The country is now firmly committed to promote Alternative Dispute Resolution as a valuable alternative to litigation, for local and international business. The development of international arbitration worldwide has facilitated the creation of a new international legal practice, autonomous from the national laws and attuned to the necessities of the business world. To provide an adequate framework to international arbitration, Mauritius enacted the International Arbitration Act of 2008 influenced by the UNCITRAL model. The law was amended subsequently to refine certain aspects and keep in touch with international developments.
What is interesting to note is that there is unanimity within the business community, the political class and the judiciary to promote international arbitration as a credible means of settling disputes within the parameters of the Mauritian jurisdiction and of its international arbitration laws.
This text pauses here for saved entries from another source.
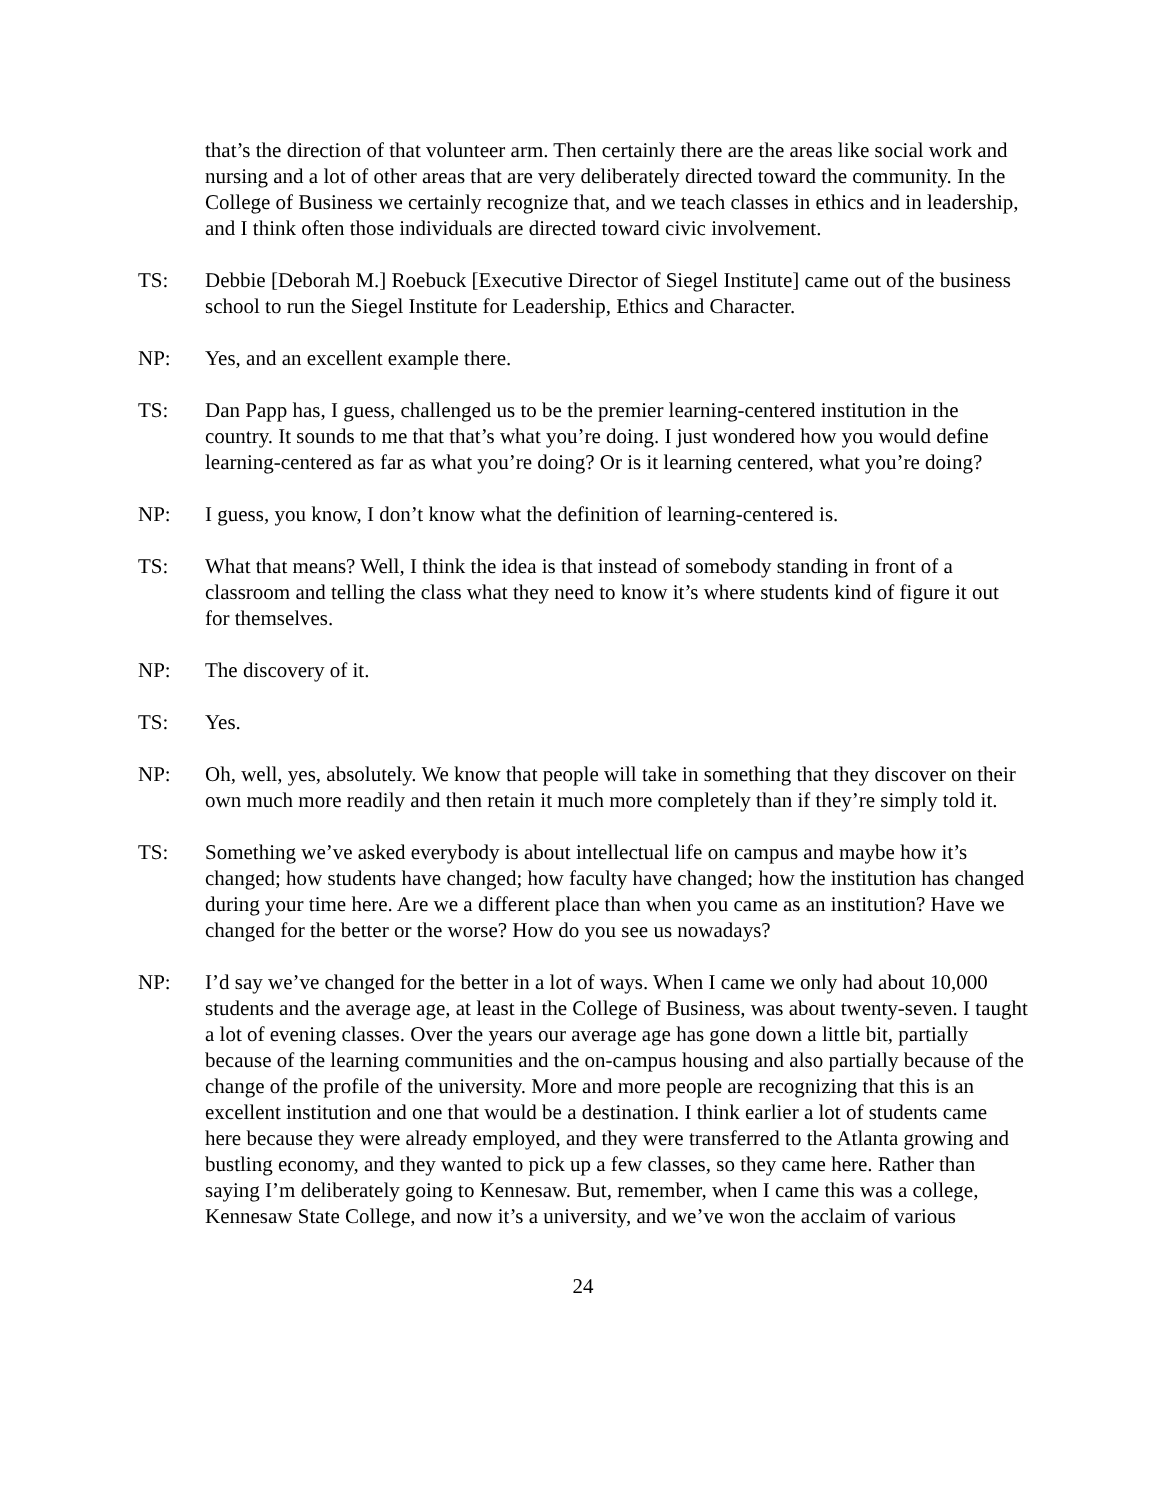that’s the direction of that volunteer arm. Then certainly there are the areas like social work and nursing and a lot of other areas that are very deliberately directed toward the community. In the College of Business we certainly recognize that, and we teach classes in ethics and in leadership, and I think often those individuals are directed toward civic involvement.
TS: Debbie [Deborah M.] Roebuck [Executive Director of Siegel Institute] came out of the business school to run the Siegel Institute for Leadership, Ethics and Character.
NP: Yes, and an excellent example there.
TS: Dan Papp has, I guess, challenged us to be the premier learning-centered institution in the country. It sounds to me that that’s what you’re doing. I just wondered how you would define learning-centered as far as what you’re doing? Or is it learning centered, what you’re doing?
NP: I guess, you know, I don’t know what the definition of learning-centered is.
TS: What that means? Well, I think the idea is that instead of somebody standing in front of a classroom and telling the class what they need to know it’s where students kind of figure it out for themselves.
NP: The discovery of it.
TS: Yes.
NP: Oh, well, yes, absolutely. We know that people will take in something that they discover on their own much more readily and then retain it much more completely than if they’re simply told it.
TS: Something we’ve asked everybody is about intellectual life on campus and maybe how it’s changed; how students have changed; how faculty have changed; how the institution has changed during your time here. Are we a different place than when you came as an institution? Have we changed for the better or the worse? How do you see us nowadays?
NP: I’d say we’ve changed for the better in a lot of ways. When I came we only had about 10,000 students and the average age, at least in the College of Business, was about twenty-seven. I taught a lot of evening classes. Over the years our average age has gone down a little bit, partially because of the learning communities and the on-campus housing and also partially because of the change of the profile of the university. More and more people are recognizing that this is an excellent institution and one that would be a destination. I think earlier a lot of students came here because they were already employed, and they were transferred to the Atlanta growing and bustling economy, and they wanted to pick up a few classes, so they came here. Rather than saying I’m deliberately going to Kennesaw. But, remember, when I came this was a college, Kennesaw State College, and now it’s a university, and we’ve won the acclaim of various
24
Mauritius will host in 2016 the International Congress of the International Council for Commercial Arbitration thereby establishing itself clearly on the world map of international arbitration. This Congress, which puts together some 3,000 arbitration experts in one conference every four years, will for the first time be held in Africa.
At the level of international financial services, global business companies (previously known as offshore companies) are now being encouraged to establish more commercial and economic ‘substance’ in Mauritius and amendments were recently brought by the Financial Services Commission to its Guide on Global Business to consider arbitration in Mauritius as one such additional criteria to establish ‘substance’. This means that global business companies have an incentive to put in their constitutions an inbuilt clause to resolve disputes within shareholders through arbitration in Mauritius. This measure helps to consider such global business companies being regarded as ‘controlled and managed’ from Mauritius and has established itself as pioneering in the field of international financial services. Many South African investors using companies on the island should be concerned by this measure.
The Mauritian jurisdiction is today at the centre of a large number of cross border transactions involving parties from developing nations. International arbitration can only be truly international if developing countries of the world are also truly participative. Hence arbitration centres like ours have a duty to progress so as to provide alternatives to developing nations and business from such nations. International arbitration should not be limited to developed nations only and Mauritius is a good example of what can be achieved in a developing country.